Highlights & Insights¶
- The "existence precedes essence" philosophy for dataset construction is compelling—mining workflows from real corporate emails and version histories is more authentic than manual design.
- 92.4% of workflows involve multiple spreadsheets, and the average scale of 8 sheets far exceeds existing benchmarks—reflecting actual enterprise scenarios.
- The 38.4% pass rate serves as a sobering reminder for the industry—AI is still far from achieving full "automation" in corporate F&A tasks.
- The investment of 700+ hours in annotation and multi-round QC ensures the high quality of the benchmark.
Limitations & Future Work¶
- Primarily English-based and does not cover multilingual enterprise scenarios.
- While the Enron data is authentic, it is dated (the 2000s), and some business practices may be obsolete.
- Binary pass/fail evaluation for workflows may be unfair to partially completed high-quality work.
- Real-time collaboration and multi-Agent scenarios are not yet covered.
Related Work & Insights¶
- vs SpreadsheetBench: The latter is designed for smaller, cleaner spreadsheet tasks, while Finch extends to large, messy, enterprise-grade artifacts.

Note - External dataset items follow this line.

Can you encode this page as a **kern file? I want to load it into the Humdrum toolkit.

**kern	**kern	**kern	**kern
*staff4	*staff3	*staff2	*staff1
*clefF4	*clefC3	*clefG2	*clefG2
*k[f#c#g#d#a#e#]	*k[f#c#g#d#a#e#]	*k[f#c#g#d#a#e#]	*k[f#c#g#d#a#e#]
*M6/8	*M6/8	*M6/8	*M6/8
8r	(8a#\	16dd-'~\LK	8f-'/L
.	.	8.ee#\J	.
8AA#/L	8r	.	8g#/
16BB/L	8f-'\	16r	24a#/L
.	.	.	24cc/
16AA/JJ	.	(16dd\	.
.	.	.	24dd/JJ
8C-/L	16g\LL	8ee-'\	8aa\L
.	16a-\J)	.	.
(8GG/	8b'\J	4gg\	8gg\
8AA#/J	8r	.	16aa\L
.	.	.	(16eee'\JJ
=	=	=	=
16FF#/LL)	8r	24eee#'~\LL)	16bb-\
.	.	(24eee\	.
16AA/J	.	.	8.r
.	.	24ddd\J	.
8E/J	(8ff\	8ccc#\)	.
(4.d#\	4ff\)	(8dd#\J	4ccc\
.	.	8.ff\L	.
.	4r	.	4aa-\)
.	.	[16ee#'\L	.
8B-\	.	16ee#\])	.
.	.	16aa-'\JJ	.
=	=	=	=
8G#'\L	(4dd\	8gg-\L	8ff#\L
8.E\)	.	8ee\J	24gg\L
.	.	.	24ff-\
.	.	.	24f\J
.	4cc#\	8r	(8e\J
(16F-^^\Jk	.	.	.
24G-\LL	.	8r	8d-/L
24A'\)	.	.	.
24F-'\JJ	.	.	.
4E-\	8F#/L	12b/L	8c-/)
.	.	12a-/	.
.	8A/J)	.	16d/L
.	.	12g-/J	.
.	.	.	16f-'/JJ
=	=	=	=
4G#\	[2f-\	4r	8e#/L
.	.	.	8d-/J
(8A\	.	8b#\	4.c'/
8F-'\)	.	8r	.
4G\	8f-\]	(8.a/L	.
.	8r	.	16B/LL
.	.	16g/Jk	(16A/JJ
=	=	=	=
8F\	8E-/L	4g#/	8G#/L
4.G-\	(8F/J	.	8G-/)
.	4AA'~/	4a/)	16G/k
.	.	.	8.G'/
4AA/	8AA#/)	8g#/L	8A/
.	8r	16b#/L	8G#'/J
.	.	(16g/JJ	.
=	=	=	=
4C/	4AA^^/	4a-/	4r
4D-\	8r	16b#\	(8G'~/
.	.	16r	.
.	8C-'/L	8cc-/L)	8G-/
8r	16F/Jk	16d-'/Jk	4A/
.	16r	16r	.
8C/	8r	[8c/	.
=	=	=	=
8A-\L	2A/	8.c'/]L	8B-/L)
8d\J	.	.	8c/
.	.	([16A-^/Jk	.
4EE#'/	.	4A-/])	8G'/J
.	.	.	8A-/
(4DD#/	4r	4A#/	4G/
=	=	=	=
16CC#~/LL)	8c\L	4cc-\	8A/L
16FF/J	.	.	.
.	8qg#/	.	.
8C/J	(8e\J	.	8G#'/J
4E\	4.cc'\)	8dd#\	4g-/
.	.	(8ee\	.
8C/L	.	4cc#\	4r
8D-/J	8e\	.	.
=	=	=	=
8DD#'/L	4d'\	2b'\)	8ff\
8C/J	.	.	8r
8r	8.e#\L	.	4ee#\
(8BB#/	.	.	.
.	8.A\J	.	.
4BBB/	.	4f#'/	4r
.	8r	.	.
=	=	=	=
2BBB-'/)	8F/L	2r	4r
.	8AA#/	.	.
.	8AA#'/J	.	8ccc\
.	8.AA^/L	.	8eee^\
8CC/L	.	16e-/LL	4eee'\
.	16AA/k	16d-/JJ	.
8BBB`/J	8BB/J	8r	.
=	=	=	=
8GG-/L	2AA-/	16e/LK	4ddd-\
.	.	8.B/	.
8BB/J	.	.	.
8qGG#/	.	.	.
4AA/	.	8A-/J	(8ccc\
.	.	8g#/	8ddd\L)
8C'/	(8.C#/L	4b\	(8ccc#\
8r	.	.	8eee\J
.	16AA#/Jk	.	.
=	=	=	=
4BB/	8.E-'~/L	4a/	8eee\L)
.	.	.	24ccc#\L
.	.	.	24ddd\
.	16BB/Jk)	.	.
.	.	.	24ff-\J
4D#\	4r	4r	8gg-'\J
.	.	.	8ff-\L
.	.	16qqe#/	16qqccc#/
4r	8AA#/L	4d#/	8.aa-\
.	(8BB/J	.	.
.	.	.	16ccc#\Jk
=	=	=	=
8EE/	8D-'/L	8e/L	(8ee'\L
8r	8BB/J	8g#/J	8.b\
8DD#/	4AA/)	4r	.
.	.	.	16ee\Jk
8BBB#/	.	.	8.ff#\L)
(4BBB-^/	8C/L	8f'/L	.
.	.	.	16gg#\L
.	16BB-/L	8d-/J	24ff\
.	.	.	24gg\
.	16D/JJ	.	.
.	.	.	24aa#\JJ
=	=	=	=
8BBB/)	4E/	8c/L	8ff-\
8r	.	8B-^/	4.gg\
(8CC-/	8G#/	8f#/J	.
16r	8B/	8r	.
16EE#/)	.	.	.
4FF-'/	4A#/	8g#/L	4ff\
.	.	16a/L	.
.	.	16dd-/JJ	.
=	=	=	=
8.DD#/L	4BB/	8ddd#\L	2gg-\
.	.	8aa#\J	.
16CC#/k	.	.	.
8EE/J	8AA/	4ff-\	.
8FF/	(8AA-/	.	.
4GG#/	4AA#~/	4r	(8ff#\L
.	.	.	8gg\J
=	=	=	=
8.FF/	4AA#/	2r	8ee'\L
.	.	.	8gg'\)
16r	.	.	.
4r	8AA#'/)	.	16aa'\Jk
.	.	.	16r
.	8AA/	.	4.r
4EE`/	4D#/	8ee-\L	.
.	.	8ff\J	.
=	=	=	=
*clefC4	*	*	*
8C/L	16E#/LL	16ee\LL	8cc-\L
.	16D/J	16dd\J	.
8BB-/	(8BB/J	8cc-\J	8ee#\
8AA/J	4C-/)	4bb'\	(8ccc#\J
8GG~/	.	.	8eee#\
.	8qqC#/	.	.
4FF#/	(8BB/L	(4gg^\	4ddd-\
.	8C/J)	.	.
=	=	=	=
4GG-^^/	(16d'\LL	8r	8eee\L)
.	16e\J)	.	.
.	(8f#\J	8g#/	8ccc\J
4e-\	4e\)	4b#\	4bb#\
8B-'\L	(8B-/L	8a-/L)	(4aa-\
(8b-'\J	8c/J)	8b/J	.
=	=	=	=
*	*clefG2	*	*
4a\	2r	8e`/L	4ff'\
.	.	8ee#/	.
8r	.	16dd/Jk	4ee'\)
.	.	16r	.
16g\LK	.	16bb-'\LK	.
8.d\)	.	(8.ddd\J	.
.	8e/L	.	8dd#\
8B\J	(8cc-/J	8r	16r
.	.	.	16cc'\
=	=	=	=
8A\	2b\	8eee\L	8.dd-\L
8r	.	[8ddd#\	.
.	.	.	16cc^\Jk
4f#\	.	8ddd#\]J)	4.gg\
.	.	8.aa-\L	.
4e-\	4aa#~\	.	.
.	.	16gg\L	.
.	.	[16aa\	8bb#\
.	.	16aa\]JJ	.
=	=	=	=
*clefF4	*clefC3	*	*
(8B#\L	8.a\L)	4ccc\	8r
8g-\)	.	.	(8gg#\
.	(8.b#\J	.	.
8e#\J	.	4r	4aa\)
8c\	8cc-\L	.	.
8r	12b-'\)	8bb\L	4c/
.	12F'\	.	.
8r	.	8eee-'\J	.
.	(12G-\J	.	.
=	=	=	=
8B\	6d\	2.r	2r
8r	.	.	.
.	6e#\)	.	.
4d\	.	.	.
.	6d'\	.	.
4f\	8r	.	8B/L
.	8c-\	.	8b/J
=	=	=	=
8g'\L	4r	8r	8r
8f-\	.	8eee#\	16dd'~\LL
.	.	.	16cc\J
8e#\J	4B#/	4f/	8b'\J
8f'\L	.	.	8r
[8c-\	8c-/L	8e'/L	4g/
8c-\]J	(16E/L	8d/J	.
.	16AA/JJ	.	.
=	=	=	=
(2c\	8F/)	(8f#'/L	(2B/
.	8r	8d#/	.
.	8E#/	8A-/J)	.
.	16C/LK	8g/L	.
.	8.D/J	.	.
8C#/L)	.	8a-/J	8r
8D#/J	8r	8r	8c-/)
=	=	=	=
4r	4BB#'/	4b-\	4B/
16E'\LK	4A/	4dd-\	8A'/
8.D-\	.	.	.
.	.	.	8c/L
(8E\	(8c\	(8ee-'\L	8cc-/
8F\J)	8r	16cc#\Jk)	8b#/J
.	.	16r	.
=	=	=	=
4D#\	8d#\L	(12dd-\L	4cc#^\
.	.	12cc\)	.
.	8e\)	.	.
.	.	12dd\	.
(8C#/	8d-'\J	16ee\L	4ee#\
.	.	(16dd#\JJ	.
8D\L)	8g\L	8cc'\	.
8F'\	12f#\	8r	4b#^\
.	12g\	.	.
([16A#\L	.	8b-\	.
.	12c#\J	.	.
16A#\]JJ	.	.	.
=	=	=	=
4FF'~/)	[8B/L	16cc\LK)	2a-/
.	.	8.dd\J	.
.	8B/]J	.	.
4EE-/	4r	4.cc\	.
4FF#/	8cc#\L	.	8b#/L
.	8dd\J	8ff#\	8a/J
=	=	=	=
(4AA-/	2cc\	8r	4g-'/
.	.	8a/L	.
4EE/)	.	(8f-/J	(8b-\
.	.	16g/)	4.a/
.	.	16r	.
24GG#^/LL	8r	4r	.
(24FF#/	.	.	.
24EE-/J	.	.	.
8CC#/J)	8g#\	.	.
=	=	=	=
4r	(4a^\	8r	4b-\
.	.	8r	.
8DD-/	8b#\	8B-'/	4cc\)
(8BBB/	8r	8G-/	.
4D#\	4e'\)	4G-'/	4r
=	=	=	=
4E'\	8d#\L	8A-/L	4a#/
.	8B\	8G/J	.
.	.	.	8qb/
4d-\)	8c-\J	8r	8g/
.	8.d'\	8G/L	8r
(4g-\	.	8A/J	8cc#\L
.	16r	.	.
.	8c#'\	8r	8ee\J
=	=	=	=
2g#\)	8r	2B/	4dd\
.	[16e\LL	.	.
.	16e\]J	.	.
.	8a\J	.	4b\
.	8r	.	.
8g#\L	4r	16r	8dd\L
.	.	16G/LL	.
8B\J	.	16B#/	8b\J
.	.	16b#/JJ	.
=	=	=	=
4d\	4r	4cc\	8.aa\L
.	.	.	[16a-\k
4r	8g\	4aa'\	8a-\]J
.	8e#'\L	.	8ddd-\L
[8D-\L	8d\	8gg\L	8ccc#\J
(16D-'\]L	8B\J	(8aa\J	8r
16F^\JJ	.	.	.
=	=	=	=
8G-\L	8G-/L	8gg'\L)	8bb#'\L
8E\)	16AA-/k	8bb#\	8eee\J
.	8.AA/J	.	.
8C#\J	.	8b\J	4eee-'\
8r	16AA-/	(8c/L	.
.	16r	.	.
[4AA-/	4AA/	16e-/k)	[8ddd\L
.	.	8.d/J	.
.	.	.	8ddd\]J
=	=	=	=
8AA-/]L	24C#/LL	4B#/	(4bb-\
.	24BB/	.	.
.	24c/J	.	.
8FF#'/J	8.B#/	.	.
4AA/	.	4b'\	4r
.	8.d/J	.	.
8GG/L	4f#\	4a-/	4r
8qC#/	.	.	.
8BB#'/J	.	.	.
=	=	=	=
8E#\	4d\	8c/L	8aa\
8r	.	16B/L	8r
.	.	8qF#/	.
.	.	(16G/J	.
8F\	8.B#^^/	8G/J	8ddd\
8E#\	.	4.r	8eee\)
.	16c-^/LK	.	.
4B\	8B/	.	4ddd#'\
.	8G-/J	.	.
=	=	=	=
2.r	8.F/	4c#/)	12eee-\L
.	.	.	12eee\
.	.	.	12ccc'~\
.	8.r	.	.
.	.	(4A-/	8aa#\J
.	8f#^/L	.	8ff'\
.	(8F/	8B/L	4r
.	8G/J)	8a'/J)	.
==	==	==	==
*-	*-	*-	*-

- vs DABStep: The latter focuses on data analysis steps, whereas Finch covers end-to-end composite workflows.
- vs WideSearch: The latter focuses on web search tasks, which Finch integrates as components of larger workflows.
Rating¶
- Novelty: ⭐⭐⭐⭐⭐ The first truly enterprise-grade F&A workflow benchmark; the methodology of mining workflows from emails/version history is novel.
- Experimental Thoroughness: ⭐⭐⭐⭐⭐ Includes multiple frontier models/Agents, human + automatic evaluation, and detailed complexity analysis.
- Writing Quality: ⭐⭐⭐⭐⭐ The dataset construction process is transparent and detailed, with comprehensive statistical analysis.
- Value: ⭐⭐⭐⭐⭐ Provides a much-needed high-quality authentic benchmark for evaluating enterprise AI Agents.